Leaders of Israeli women’s rights organizations, members of Israel’s Supreme Court and other prominent officials have vowed to intensify efforts to close the gender gap in their country following U.S. Supreme Court Justice Ruth Bader Ginsburg’s visit to Tel Aviv and Jerusalem.
Ginsburg was in Israel to receive the Genesis Lifetime Achievement Award from The Genesis Prize Foundation (GPF). All sitting Justices of Israel’s Supreme Court, as well as all living former presidents of the Court, attended the ceremony honoring Ginsburg, who visited Israel for the first time in 23 years. For a video overview of the Justice’s trip, visit:
“My colleagues and I were delighted to welcome Justice Ruth Bader Ginsburg, a living legend for all of us,” said Esther Hayut, president of the Supreme Court of Israel, who hosted Ginsburg at the Israel Supreme Court. “Her visit was an extremely important reminder of the commitment to gender equality we share with her.”
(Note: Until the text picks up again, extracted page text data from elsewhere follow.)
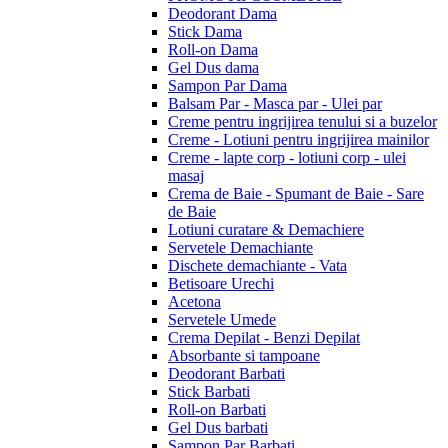
Deodorant Dama
Stick Dama
Roll-on Dama
Gel Dus dama
Sampon Par Dama
Balsam Par - Masca par - Ulei par
Creme pentru ingrijirea tenului si a buzelor
Creme - Lotiuni pentru ingrijirea mainilor
Creme - lapte corp - lotiuni corp - ulei
masaj
Crema de Baie - Spumant de Baie - Sare
de Baie
Lotiuni curatare & Demachiere
Servetele Demachiante
Dischete demachiante - Vata
Betisoare Urechi
Acetona
Servetele Umede
Crema Depilat - Benzi Depilat
Absorbante si tampoane
Deodorant Barbati
Stick Barbati
Roll-on Barbati
Gel Dus barbati
Sampon Par Barbati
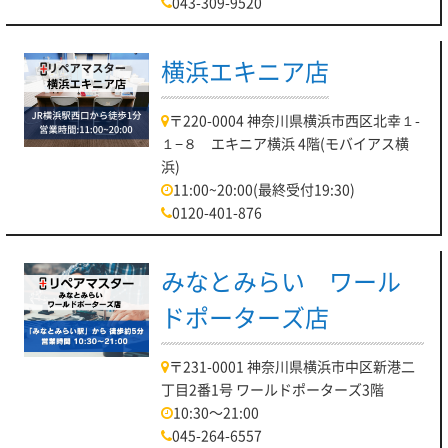
043-309-9520
横浜エキニア店
〒220-0004 神奈川県横浜市西区北幸１-
１−８ エキニア横浜 4階(モバイアス横
浜)
11:00~20:00(最終受付19:30)
0120-401-876
みなとみらい ワール
ドポーターズ店
〒231-0001 神奈川県横浜市中区新港二
丁目2番1号 ワールドポーターズ3階
10:30～21:00
045-264-6557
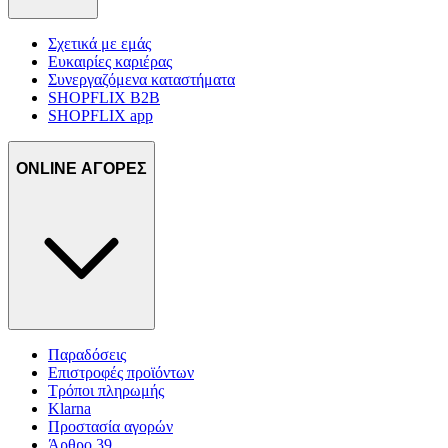
Σχετικά με εμάς
Ευκαιρίες καριέρας
Συνεργαζόμενα καταστήματα
SHOPFLIX B2B
SHOPFLIX app
ONLINE ΑΓΟΡΕΣ
Παραδόσεις
Επιστροφές προϊόντων
Τρόποι πληρωμής
Klarna
Προστασία αγορών
Άρθρο 39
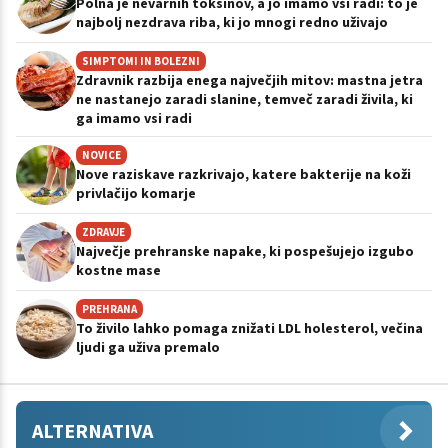
Polna je nevarnih toksinov, a jo imamo vsi radi: to je
najbolj nezdrava riba, ki jo mnogi redno uživajo
SIMPTOMI IN BOLEZNI
Zdravnik razbija enega največjih mitov: mastna jetra
ne nastanejo zaradi slanine, temveč zaradi živila, ki
ga imamo vsi radi
NOVICE
Nove raziskave razkrivajo, katere bakterije na koži
privlačijo komarje
ZDRAVJE
Največje prehranske napake, ki pospešujejo izgubo
kostne mase
PREHRANA
To živilo lahko pomaga znižati LDL holesterol, večina
ljudi ga uživa premalo
ALTERNATIVA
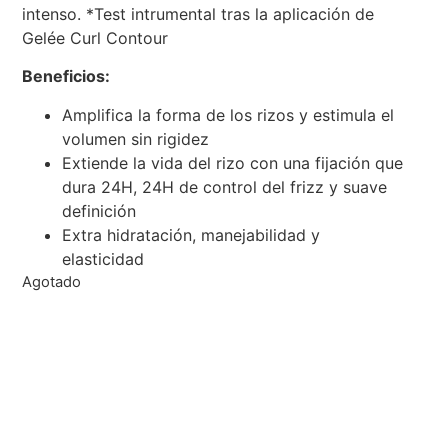
intenso. *Test intrumental tras la aplicación de
Gelée Curl Contour
Beneficios:
Amplifica la forma de los rizos y estimula el
volumen sin rigidez
Extiende la vida del rizo con una fijación que
dura 24H, 24H de control del frizz y suave
definición
Extra hidratación, manejabilidad y
elasticidad
Agotado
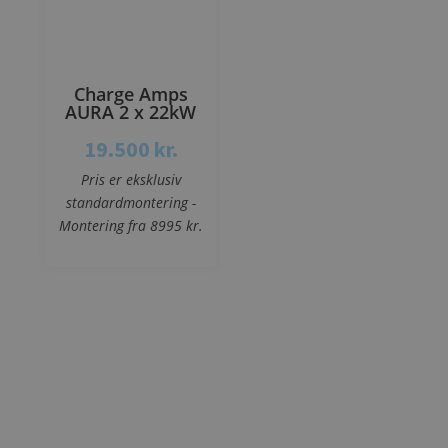
Charge Amps
AURA 2 x 22kW
19.500
kr.
Pris er eksklusiv
standardmontering -
Montering fra 8995 kr.
Se mere
Stenbæk Andersen El-Center
Sæbyvej 3
4070 Kirke Hyllinge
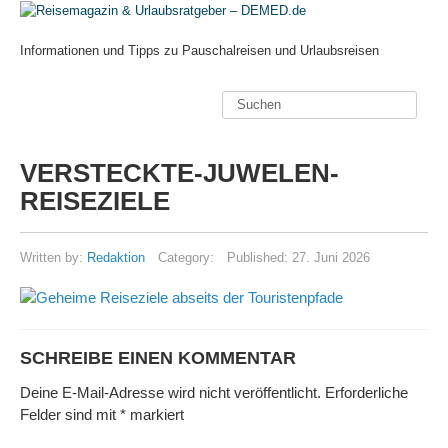
Informationen und Tipps zu Pauschalreisen und Urlaubsreisen
VERSTECKTE-JUWELEN-
REISEZIELE
Written by:
Redaktion
Category:
Published:
27. Juni 2026
SCHREIBE EINEN KOMMENTAR
Deine E-Mail-Adresse wird nicht veröffentlicht.
Erforderliche
Felder sind mit
*
markiert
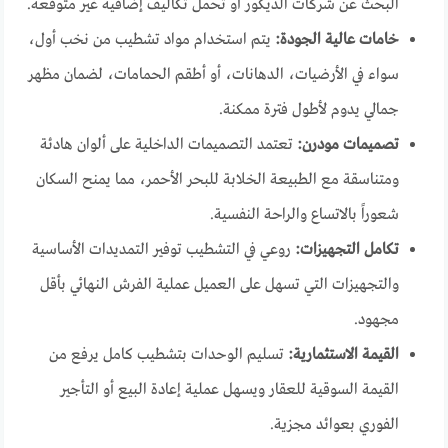
البحث عن شركات الديكور أو تحمل تكاليف إضافية غير متوقعة.
خامات عالية الجودة:
يتم استخدام مواد تشطيب من نخب أول،
سواء في الأرضيات، الدهانات، أو أطقم الحمامات، لضمان مظهر
جمالي يدوم لأطول فترة ممكنة.
تصميمات مودرن:
تعتمد التصميمات الداخلية على ألوان هادئة
ومتناسقة مع الطبيعة الخلابة للبحر الأحمر، مما يمنح السكان
شعوراً بالاتساع والراحة النفسية.
تكامل التجهيزات:
روعي في التشطيب توفير التمديدات الأساسية
والتجهيزات التي تسهل على العميل عملية الفرش النهائي بأقل
مجهود.
القيمة الاستثمارية:
تسليم الوحدات بتشطيب كامل يرفع من
القيمة السوقية للعقار ويسهل عملية إعادة البيع أو التأجير
الفوري بعوائد مجزية.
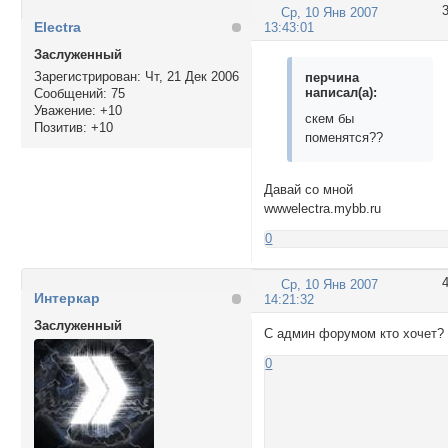
Ср, 10 Янв 2007
Electra
13:43:01
Заслуженный
Зарегистрирован
: Чт, 21 Дек 2006
перчина
написал(а):
Сообщений:
75
Уважение:
+10
скем бы
Позитив:
+10
поменятся??
Давай со мной
wwwelectra.mybb.ru
0
Ср, 10 Янв 2007
Интеркар
14:21:32
Заслуженный
С админ форумом кто хочет?
0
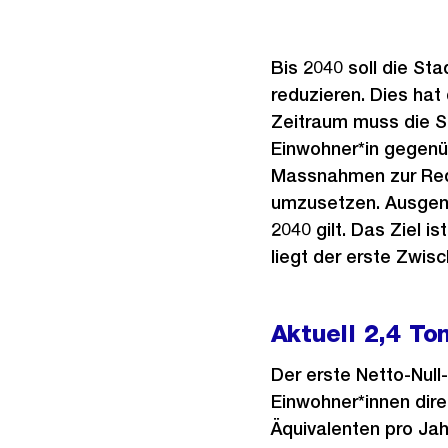
Bis 2040 soll die St
reduzieren. Dies hat
Zeitraum muss die S
Einwohner*in gegenüb
Massnahmen zur Redu
umzusetzen. Ausgeno
2040 gilt. Das Ziel i
liegt der erste Zwisc
Aktuell 2,4 To
Der erste Netto-Null
Einwohner*innen dire
Äquivalenten pro Jah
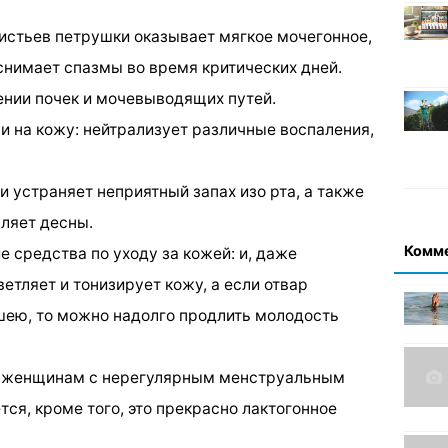
истьев петрушки оказывает мягкое мочегонное,
снимает спазмы во время критических дней.
ении почек и мочевыводящих путей.
и на кожу: нейтрализует различные воспаления,
 устраняет неприятный запах изо рта, а также
пляет десны.
Комм
е средства по уходу за кожей: и, даже
етляет и тонизирует кожу, а если отвар
 шею, то можно надолго продлить молодость
 женщинам с нерегулярным менструальным
ся, кроме того, это прекрасно лактогонное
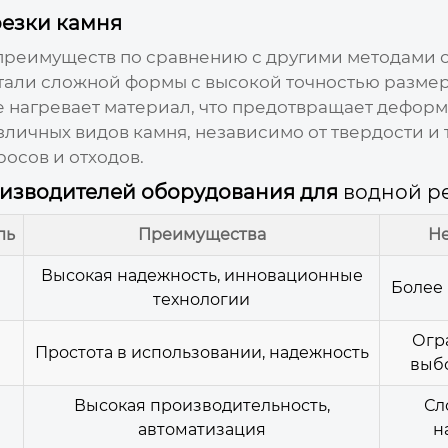
езки камня
преимуществ по сравнению с другими методами о
етали сложной формы с высокой точностью размер
е нагревает материал, что предотвращает дефор
зличных видов камня, независимо от твердости и
росов и отходов.
оизводителей оборудования для
водной р
ль
Преимущества
Не
Высокая надежность, инновационные
Более 
l
технологии
Огр
Простота в использовании, надежность
выб
Высокая производительность,
Сл
автоматизация
н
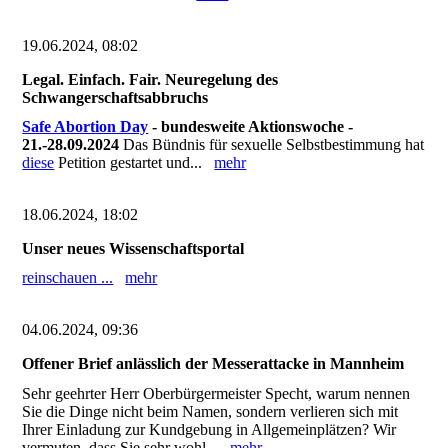
19.06.2024, 08:02
Legal. Einfach. Fair. Neuregelung des
Schwangerschaftsabbruchs
Safe Abortion Day
- bundesweite Aktionswoche -
21.-28.09.2024
Das Bündnis für sexuelle Selbstbestimmung hat
diese
Petition gestartet und...
mehr
18.06.2024, 18:02
Unser neues Wissenschaftsportal
reinschauen ...
mehr
04.06.2024, 09:36
Offener Brief anlässlich der Messerattacke in Mannheim
Sehr geehrter Herr Oberbürgermeister Specht, warum nennen
Sie die Dinge nicht beim Namen, sondern verlieren sich mit
Ihrer Einladung zur Kundgebung in Allgemeinplätzen? Wir
vermuten, dass Sie sehr wohl...
mehr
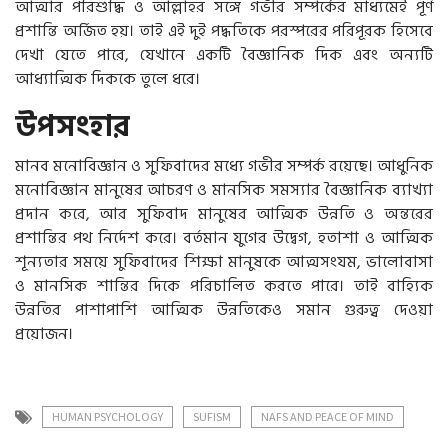
আত্মার পরিশুদ্ধি ও আল্লাহর সঙ্গে গভীর সম্পর্কের মাধ্যমেই পূর্ণ
প্রশান্তি অর্জিত হয়। তাই এই দুই পদ্ধতিকে পরস্পরের পরিপূরক হিসেবে
দেখা যেতে পারে, যেখানে একটি বৈজ্ঞানিক দিক এবং অন্যটি
আধ্যাত্মিক দিককে তুলে ধরে।
উপসংহার
মানব মনোবিজ্ঞান ও সুফিবাদের মধ্যে গভীর সম্পর্ক রয়েছে। আধুনিক
মনোবিজ্ঞান মানুষের আচরণ ও মানসিক সমস্যার বৈজ্ঞানিক ব্যাখ্যা
প্রদান করে, আর সুফিবাদ মানুষের আত্মিক উন্নতি ও অন্তরের
প্রশান্তির পথ নির্দেশ করে। বর্তমান যুগের উদ্বেগ, হতাশা ও আত্মিক
শূন্যতার সময়ে সুফিবাদের শিক্ষা মানুষকে আত্মসংযম, ভালোবাসা
ও মানসিক শান্তির দিকে পরিচালিত করতে পারে। তাই বাহ্যিক
উন্নতির পাশাপাশি আত্মিক উন্নতিকেও সমান গুরুত্ব দেওয়া
প্রয়োজন।
HUMAN PSYCHOLOGY
SUFISM
NAFS AND PEACE OF MIND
Ginsburg’s visit became a focal point in a series of events with leaders of Israeli women’s NGOs. It followed The Genesis Prize Foundation’s announcement of grant competitions in Israel and North America, where $3 million in funds will be allocated to support organizations working on such issues as enhancing socio-economic opportunities for women; prevention of violence; promoting gender equality among minority groups in Israel; fighting against harassment in Jewish communal workspaces; and encouraging girls and young women to pursue careers in Science, Technology, Engineering and Math (STEM). Core funding for these competitions comes from The Genesis Prize Foundation and its partner, Israeli philanthropist Morris Kahn.
“The latest Global Gender Gap Report, published by the World Economic Forum [WEF], ranked Israel as 44th out of 144 countries, denoting a position nine places lower than a decade ago,” said Stan Polovets, co-founder and chairman of The Genesis Prize Foundation. “Such a low ranking for such a progressive country as Israel is unacceptable. As is the trend.”
The WEF report attributes Israel’s decline in the rankings to a persistent 40% wage gap between men and women, low levels of women’s participation in politics and senior government posts, and an insufficient representation in top management roles in the private sector.